O ditado popular indica que se uma pessoa se perde na selva, a única chance de salvação é caminhar em linha reta continuamente. Se você continuar por muito tempo, você atingirá seus limites. Agora, num labirinto a questão é bem diferente: só quem tem muita memória conseguirá encontrar a saída, e poderá se lembrar dos corredores pelos quais já passou. Aqueles que fazem amizade com a incoerência de suas curvas estranhas e não terão medo de tentar algo diferente.
Vários dias se passaram desde que o árbitro Szymon Marciniak decretou o fim da eletrizante final da Copa do Mundo diante das 89 mil almas presentes no Lusail Iconic Stadium e mais de três bilhões e meio sintonizados na transmissão. Na Argentina, as comemorações e a alegria pelo título conquistado continuam a fazer parte do tecido social e nos convidam a (re)pensar o que significa aquela terceira estrela que já está bordada no tecido social.
Algo diferente aconteceu nesta Copa do Mundo para os argentinos. Não foi só a consagração de Lionel Messi e sua equipe. A vitória – merecida – do nosso dirigente desportivo significou algo mais, foi uma garantia importante: a ratificação de que, se alguém traçar um objetivo e trabalhar com seriedade, paciência e humildade, a longo prazo poderá alcançá-lo. Foi o desafio à ideia de que estamos perdidos no nosso próprio labirinto e que se andarmos em linha recta podemos chegar à Terra Prometida. A euforia contém aquela catarse confirmatória.
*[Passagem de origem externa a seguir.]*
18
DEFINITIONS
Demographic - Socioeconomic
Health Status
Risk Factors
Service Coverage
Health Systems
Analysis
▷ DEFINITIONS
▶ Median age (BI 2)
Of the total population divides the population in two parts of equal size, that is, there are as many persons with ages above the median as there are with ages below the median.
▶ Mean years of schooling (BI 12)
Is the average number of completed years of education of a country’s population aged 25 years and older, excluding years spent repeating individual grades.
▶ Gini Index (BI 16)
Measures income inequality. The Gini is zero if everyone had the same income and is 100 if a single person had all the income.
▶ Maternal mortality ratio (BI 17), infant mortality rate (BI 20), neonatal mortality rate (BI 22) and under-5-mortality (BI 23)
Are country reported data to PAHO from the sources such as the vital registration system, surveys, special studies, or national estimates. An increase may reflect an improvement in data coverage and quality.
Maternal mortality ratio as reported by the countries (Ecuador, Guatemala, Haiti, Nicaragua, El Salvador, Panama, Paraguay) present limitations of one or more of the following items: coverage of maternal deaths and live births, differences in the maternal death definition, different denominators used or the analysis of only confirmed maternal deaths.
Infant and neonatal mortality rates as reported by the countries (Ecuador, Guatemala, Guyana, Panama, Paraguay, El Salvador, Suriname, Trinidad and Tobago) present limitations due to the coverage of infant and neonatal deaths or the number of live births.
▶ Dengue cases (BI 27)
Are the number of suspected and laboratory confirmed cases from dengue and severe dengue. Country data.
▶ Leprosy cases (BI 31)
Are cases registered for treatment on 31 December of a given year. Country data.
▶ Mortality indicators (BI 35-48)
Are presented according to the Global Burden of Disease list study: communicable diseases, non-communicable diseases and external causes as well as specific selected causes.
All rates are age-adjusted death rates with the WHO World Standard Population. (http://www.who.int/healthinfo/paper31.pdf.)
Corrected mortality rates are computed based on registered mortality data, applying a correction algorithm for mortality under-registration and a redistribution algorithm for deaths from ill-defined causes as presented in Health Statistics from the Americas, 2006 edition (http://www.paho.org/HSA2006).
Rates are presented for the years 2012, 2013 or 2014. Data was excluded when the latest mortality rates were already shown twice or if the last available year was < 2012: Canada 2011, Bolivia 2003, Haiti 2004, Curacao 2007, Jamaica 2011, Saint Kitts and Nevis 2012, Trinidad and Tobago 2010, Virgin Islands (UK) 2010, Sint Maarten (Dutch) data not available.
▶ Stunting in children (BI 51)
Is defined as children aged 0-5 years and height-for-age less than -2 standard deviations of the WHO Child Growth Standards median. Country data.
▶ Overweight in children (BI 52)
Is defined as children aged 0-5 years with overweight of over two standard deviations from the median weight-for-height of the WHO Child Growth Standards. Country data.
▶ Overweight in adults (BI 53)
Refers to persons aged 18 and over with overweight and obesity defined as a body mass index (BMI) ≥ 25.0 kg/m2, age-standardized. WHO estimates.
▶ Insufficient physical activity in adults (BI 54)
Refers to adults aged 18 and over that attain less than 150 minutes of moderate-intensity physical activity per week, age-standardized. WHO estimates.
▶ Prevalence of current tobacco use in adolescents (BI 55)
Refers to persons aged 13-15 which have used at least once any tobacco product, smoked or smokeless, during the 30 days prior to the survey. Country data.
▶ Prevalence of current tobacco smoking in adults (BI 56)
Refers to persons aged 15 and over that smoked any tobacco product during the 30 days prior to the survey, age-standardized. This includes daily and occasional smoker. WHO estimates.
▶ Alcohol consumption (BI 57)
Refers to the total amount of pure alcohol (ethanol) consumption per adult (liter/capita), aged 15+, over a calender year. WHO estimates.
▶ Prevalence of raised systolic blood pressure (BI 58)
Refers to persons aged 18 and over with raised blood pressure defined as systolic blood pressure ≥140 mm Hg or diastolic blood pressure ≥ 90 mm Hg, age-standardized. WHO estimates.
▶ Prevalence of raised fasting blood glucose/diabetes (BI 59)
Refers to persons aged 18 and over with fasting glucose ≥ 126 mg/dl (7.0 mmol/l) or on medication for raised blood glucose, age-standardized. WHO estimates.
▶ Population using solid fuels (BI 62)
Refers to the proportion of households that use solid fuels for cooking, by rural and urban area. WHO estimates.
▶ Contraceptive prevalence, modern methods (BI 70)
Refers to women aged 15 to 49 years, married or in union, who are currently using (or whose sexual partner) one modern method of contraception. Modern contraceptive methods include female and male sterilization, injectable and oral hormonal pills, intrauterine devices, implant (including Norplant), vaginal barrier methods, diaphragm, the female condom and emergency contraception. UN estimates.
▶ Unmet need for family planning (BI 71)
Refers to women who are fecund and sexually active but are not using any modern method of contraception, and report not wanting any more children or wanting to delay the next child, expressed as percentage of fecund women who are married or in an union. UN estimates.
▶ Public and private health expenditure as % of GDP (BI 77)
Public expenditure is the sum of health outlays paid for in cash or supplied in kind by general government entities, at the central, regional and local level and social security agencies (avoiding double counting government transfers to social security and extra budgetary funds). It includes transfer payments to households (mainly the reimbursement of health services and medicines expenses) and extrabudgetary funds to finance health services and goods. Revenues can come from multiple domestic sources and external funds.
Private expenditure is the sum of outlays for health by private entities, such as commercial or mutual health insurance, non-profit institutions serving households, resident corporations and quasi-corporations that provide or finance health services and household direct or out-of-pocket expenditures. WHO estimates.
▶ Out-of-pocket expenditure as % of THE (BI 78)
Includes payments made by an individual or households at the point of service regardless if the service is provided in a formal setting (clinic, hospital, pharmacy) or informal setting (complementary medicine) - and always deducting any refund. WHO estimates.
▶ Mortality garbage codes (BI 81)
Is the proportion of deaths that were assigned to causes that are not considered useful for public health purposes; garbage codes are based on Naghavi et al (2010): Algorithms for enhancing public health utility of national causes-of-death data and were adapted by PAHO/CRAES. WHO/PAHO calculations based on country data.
Mas… O que teria acontecido se Dibu Martínez não exibisse a sua arte e o remate de Randal Kolo Muani se concretizasse aos 2:43 do prolongamento no segundo prolongamento? A questão é uma ameaça demasiado complexa ao edifício conceptual e emocional que só agora, passados mais de duzentos anos, começa a mostrar os seus fundamentos.
O escritor Marcos Aguinis publicou em 2001 seu livro El atroz encanto de ser argentinos. Entre o ensaio e a reflexão sociológica, oferece uma caracterização acurada do ser nacional e seus fundamentos. De início, dá-nos uma chave: o nome do nosso país vem da palavra latina “argentum”, que significa prata. A riqueza infinita que febrilizou os conquistadores do novo mundo e marcou o destino do sucesso e do bem-estar em nosso próprio nome.
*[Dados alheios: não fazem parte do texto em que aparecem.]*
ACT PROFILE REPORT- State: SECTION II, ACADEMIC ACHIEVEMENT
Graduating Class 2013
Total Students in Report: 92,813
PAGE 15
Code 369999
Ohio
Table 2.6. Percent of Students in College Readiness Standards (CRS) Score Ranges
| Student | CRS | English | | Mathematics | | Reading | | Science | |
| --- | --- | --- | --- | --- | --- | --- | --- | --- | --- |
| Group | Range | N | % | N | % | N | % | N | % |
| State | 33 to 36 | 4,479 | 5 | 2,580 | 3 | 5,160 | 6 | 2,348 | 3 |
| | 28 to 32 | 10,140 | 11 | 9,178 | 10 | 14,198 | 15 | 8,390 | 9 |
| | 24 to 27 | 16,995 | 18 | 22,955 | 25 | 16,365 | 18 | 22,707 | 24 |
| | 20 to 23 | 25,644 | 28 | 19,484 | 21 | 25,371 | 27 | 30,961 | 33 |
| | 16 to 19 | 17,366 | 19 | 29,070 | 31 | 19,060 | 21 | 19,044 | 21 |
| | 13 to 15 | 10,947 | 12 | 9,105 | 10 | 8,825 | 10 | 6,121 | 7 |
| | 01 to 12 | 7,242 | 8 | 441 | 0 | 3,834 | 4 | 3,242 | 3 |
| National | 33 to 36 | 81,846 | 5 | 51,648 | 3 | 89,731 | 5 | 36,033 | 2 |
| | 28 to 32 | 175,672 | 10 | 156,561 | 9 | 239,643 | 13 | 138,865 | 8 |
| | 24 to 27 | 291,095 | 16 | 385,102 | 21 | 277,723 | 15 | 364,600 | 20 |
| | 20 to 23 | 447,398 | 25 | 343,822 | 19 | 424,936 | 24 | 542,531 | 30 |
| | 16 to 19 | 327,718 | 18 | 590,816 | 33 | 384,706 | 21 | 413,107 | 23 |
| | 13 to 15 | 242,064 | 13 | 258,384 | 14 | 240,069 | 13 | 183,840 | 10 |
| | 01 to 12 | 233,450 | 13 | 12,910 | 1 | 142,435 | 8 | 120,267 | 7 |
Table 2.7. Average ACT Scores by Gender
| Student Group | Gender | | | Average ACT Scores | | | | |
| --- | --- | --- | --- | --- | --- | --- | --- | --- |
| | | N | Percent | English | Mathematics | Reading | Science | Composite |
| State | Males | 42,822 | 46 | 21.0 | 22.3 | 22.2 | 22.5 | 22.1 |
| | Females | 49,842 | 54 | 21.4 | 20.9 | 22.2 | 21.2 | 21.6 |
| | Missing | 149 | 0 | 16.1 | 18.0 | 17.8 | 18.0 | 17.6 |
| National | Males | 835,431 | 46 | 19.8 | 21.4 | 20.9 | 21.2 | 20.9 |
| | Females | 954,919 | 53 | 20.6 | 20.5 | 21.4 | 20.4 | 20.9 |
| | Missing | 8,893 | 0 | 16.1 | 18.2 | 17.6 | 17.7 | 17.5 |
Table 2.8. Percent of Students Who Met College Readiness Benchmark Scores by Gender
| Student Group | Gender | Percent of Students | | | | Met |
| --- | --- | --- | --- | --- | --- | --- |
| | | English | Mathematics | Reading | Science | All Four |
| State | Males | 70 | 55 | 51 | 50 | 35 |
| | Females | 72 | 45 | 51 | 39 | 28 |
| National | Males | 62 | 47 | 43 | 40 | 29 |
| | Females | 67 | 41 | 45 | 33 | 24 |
Mais adiante, ele explicará que nossa cidade foi formada por contradições e misturas: o latifundiário espanhol, os intelectuais liberais, o crioulo, o mestiço, o vizinho de “boa família”, o gaúcho exilado e o subúrbio malicioso e sombrio. Jazz, samba e milonga misturados em uma combinação única. Todos os países da América receberam imigração nos séculos XIX e XX, mas a Argentina foi muito mais receptiva e, assim, havia um destino: entre o tango e a melancolia do imigrante, conjurava-se a ideia do sofrimento perpétuo. Que nos acompanhou até o pênalti convertido por Gonzalo Montiel para o início de outro estado de consciência: é a Argentina, você não entenderia. Nestas cinco palavras, com graciosa eficiência, um novo nível de autoconsciência é exibido com orgulho.
E talvez a aceitação de que não estamos tão desconfortáveis em nosso labirinto. Sabendo que a Copa do Mundo é apenas uma conquista esportiva, mas que existe também outra coisa: é possível identificar o seu próprio estilo. Integrando a linha reta, mas também as flutuações de nossa identidade oscilante. É possível erguer o copo e depois de dez minutos sentar e conversar com a família como se estivéssemos tomando chimarrão no quintal, enquanto a criançada brinca chutando um pouco d’água.
É aí que está o melhor. Significa que podemos fazer amizade com nossos monstros para trabalhar energicamente por um futuro melhor. A reserva moral está aí, latente.
A terceira estrela se situa no firmamento da história argentina e pode ser o indicador de um estilo que deixa de pensar no passado e começa a se reconhecer como aberto ao mundo e a todas as possibilidades. Porque como disse um tik-toker anônimo nestes dias de liturgia da Copa do Mundo: “no final das contas, para ser argentino é só querer ser”. Saúde!
*Reitor da Faculdade de Ciências da Educação e Comunicação Social USAL.